SELECTED PASSAGE =>
++++++++

-Still no name for this baby. Not even an official top ten. This doesn't worry me much; as with the last two, I kind of doubt we'll have it set in stone until we meet her. The only problem I see with pondering names at great length like this is that you start to lose perspective. Example: today I happened across the word "Carlisle" in a book, as in "they walked up Carlisle Road," and thought, "What a gorgeous name that would be! And Carly is a cute nickname! Perfect!" And then I thought, But Carlisle makes me think of The Carlisle House, which is an assisted living facility in our town. Not the best word association. Shortly thereafter I thought, Crap. Also Carleton from Fresh Prince. And finally, Isn't there some kids' show called iCarly? Maybe that's not the best nickname to intentionally choose for one's child. But it took me an hour to think of this stuff, rather than the ten minutes I imagine a normal, non-gestating person would need to come up with it.
-In the naming vein, I'm getting very weird looks anytime people ask about our ideas and I mention the name Magnolia. I'm beginning to think it might be just a little too out there for this area. Le sigh. Much as I adore it, I don't want to give my child a name that could be a burden. Clearly I should move to San Diego, and then I could feel free to name my kids Genevieve and Dante and receive nothing but compliments. Actually, Genevieve is one I still love and would maybe consider if I didn't have a sister AND a sister in law named Jennifer, both called Jen(n.) That's just too much sound repetition, especially if we called Genevieve Genna, which I totally would, obvs.
-This whole not feeling the baby move very much thing bothers me more and more with each passing day. I know that I have the anterior placenta going on and all, but according to the 3D ultrasound from sixteen weeks along, the placenta was on my left side. What the what? I told our usual tech about it on Thursday, when she showed me where the placenta was, and she just shrugged and said, "Well... placentas don't really migrate around. And this thing is definitely right against the top of your belly." And it did indeed appear to be there, from what I know of ultrasound images, so I don't get it. I want medical science to be completely reliable and for medical professionals to never contradict one another, dang it! Is nothing sacred?!

++++++++

DATASET CONTENT =>

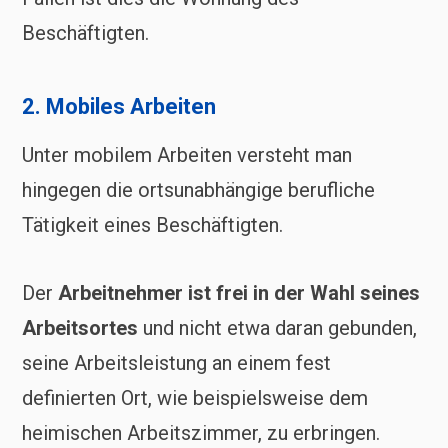
Beschäftigten.
2. Mobiles Arbeiten
Unter mobilem Arbeiten versteht man
hingegen die ortsunabhängige berufliche
Tätigkeit eines Beschäftigten.
Der
Arbeitnehmer ist frei in der Wahl seines
Arbeitsortes
und nicht etwa daran gebunden,
seine Arbeitsleistung an einem fest
definierten Ort, wie beispielsweise dem
heimischen Arbeitszimmer, zu erbringen.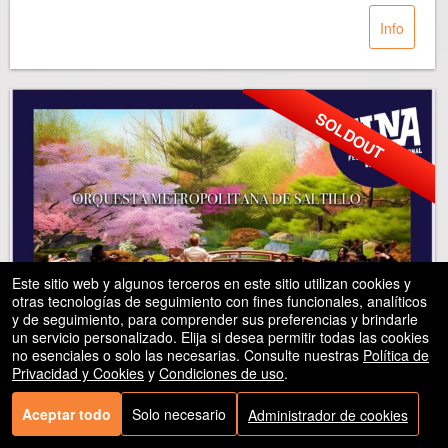
Info
SOLDOUT
Este sitio web y algunos terceros en este sitio utilizan cookies y
otras tecnologías de seguimiento con fines funcionales, analíticos
y de seguimiento, para comprender sus preferencias y brindarle
un servicio personalizado. Elija si desea permitir todas las cookies
no esenciales o solo las necesarias. Consulte nuestras
Política de
Privacidad y Cookies
y
Condiciones de uso
.
Aceptar todo
Solo necesario
Administrador de cookies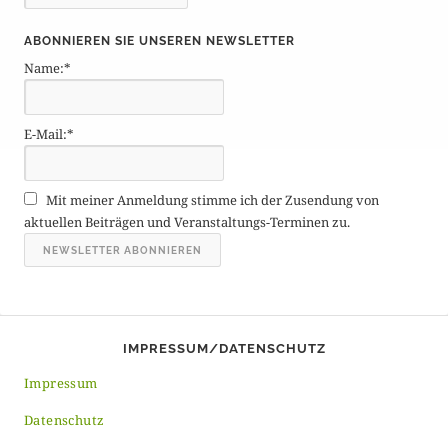
e
i
ABONNIEREN SIE UNSEREN NEWSLETTER
t
Name:*
r
ä
g
E-Mail:*
e
A
r
Mit meiner Anmeldung stimme ich der Zusendung von
c
aktuellen Beiträgen und Veranstaltungs-Terminen zu.
h
i
v
IMPRESSUM/DATENSCHUTZ
Impressum
Datenschutz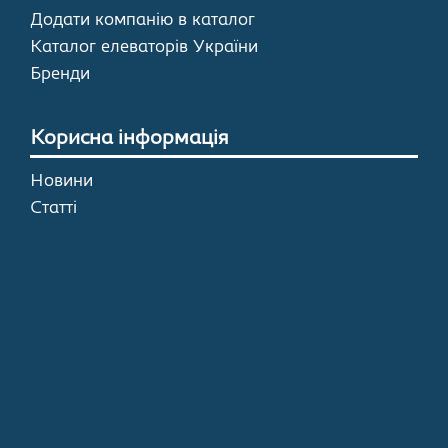
Додати компанію в каталог
Каталог елеваторів України
Бренди
Корисна інформація
Новини
Статті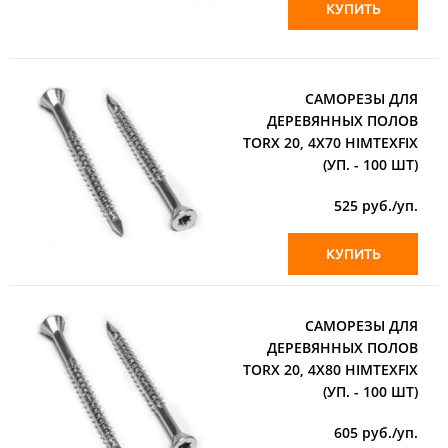
КУПИТЬ
САМОРЕЗЫ ДЛЯ
ДЕРЕВЯННЫХ ПОЛОВ
ТORX 20, 4Х70 HIMTEXFIX
(УП. - 100 ШТ)
525
руб./уп.
КУПИТЬ
САМОРЕЗЫ ДЛЯ
ДЕРЕВЯННЫХ ПОЛОВ
ТORX 20, 4Х80 HIMTEXFIX
(УП. - 100 ШТ)
605
руб./уп.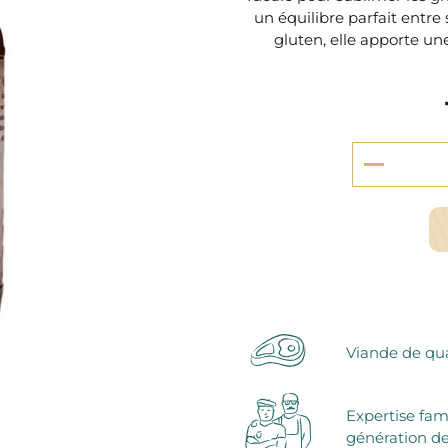
serie et préparations pour dessert
un équilibre parfait entre
confiseries
gluten, elle apporte un
arines
ocolats chauds
Viande de qua
Expertise fam
génération de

++++++++

EXERCISES =>
**a)** Rewrite the paragraph of the pregnancy post that begins "In the naming vein" in a shorter form, keeping its main facts.
**b)** Carry the pregnancy post forward from its final sentence with one or two new paragraphs in the same style.
The records are separate material, distinct from the pregnancy post.

ANSWERS PROVIDED =>
**a)** People react with odd looks whenever I mention Magnolia as a possible name, so it may be too unusual for this area. Much as I love it, I don't want to give my child a burdensome name. In San Diego, names like Genevieve and Dante would probably get only compliments. I still love Genevieve, but my sister and my sister-in-law are both named Jennifer and go by Jen(n). That makes for too much repeated sound, especially since I would call Genevieve "Genna."

**b)**
Anyways, though, back to the not moving much: freaks me out. I feel her wriggling around at least once a day, if I'm sitting or laying just right, but it's nowhere near hard enough for me to feel from the outside, let alone try to get anyone else to feel. Is that normal, still, at this age? I know I did this not even two years ago, but I can't remember! And she seems so amazingly active at every scan that I can't understand why I don't feel that stuff more. Maybe she just gets worked up by the ultrasound vibes, but ordinarily isn't very active?
-And finally, I am beyond annoyed that my morning sickness has somehow returned! It isn't as bad as before- I've only had to actually run for the bathroom a few times- but for the last week or so, every morning and every evening (evening especially) I am very definitely, very un-ignorably nauseous. What.The.Heck.
Now please soothe my worried brow and tell me this stuff is normal.
Also send extra sympathy because the husband and the baby both have bad colds. The two MOST convenient members of the family to take ill, as you all know, are the men and the babies.